Thursday, June 9, 2011

The Uses of Inventories: “Human Well-Being and the Industrious Revolution”


Sheilagh Ogilvie of the Department of Economics at the University of Cambridge is the principal investigator on an ERSC-funded project, "Human Well-Being and the Industrious Revolution: Consumption, Gender, and Social Capital in a German Developing Economy, 1600-1900." The project investigates consumption and well-being over three centuries through a microeconomic analysis of two communities—the town of Wildberg in the Württemberg Black Forest and the village of Auingen in the Swabian Jura. The heart of the project is a close examination of estate inventories from the regions. In the words of the project description:
How do consumption, production and reproduction interact to improve human well-being? The project addresses this question by exploring the theory of the ‘Industrious Revolution’ – the idea that after about 1650 Europeans shifted time out of leisure and household production into market work and consumption, thereby preparing the way for modern economic growth.
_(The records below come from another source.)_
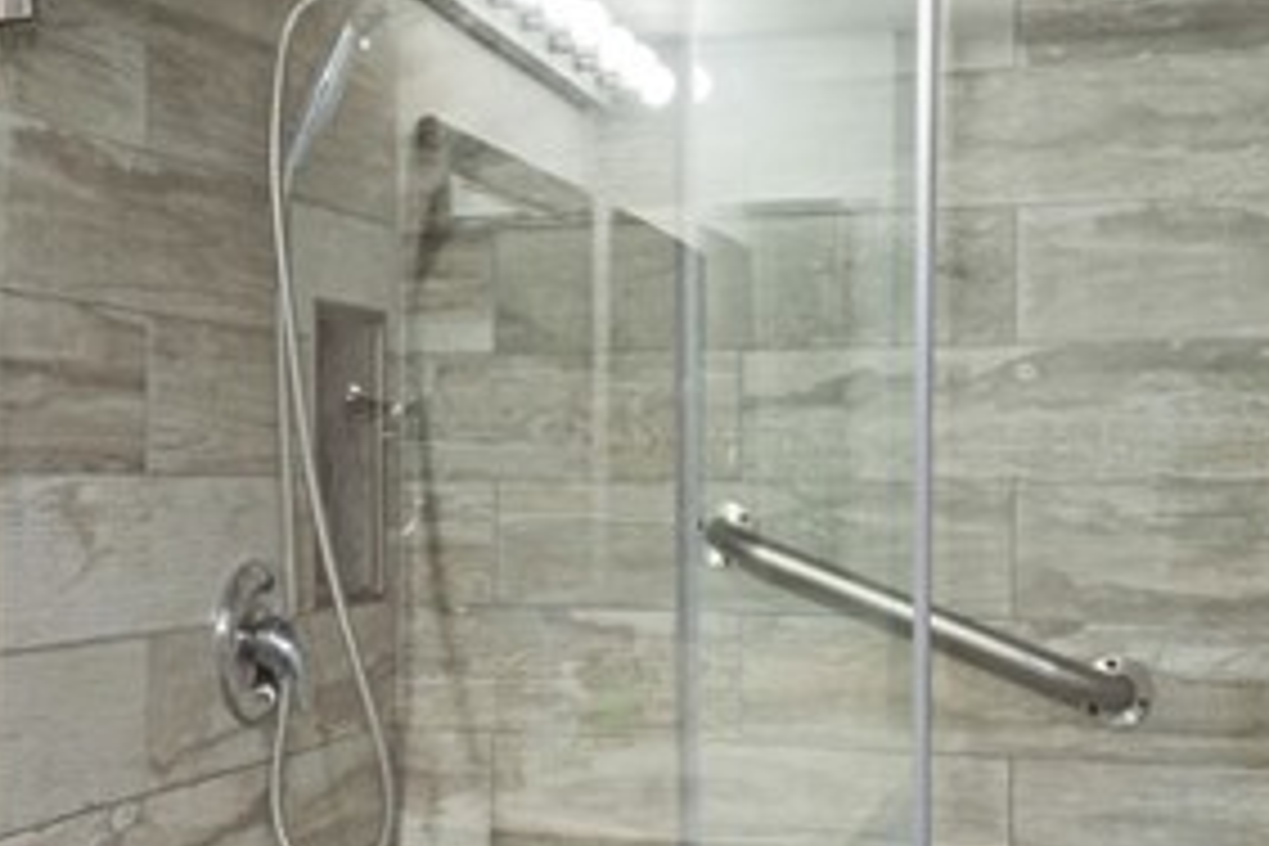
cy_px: 488
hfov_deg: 34.4
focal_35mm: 58
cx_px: 526
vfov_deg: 23.4
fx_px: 2044
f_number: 7.1
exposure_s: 1/5
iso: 220
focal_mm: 16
The theory is supposed to apply to all of Europe, but is based almost exclusively on English and Dutch evidence before c. 1750. We aim to add substance to the Industrious Revolution by focussing on a Central European economy (the southwest German territory of Württemberg) where extraordinarily rich personal inventories survive from c. 1600 to c. 1900. By linking inventories with family reconstitutions and other local sources, we aim to create a database permitting a multivariate analysis of increases in market consumption and production, as a function of factors such as gender, marital status, fertility, age, occupation, local office-holding, literacy, landownership, credit relationships, kinship circles, community citizenship, guild membership, and other measures of ‘social capital’. The project thus aims to explore the determinants of changes in human well-being over three centuries by bringing to bear new evidence, new methods, and new conceptual tools.
The project, and the importance of the inventories, has been receiving significant media attention in recent weeks: see this article in the June 6 Boston Globe and a BBC interview with Ogilvie (beginning at minute 33); the University Cambridge also covered the project in a recent in-house publication about faculty research.

   The phrase "industrious revolution" is probably most closely associated with Jan de Vries of the University of California, Berkeley, author of The Industrious Revolution: Consumer Behavior and the Household Economy, 1650 to the Present (Cambridge University Press, 2008) (see here for an EH.Net Review by Hans-Joachim Voth).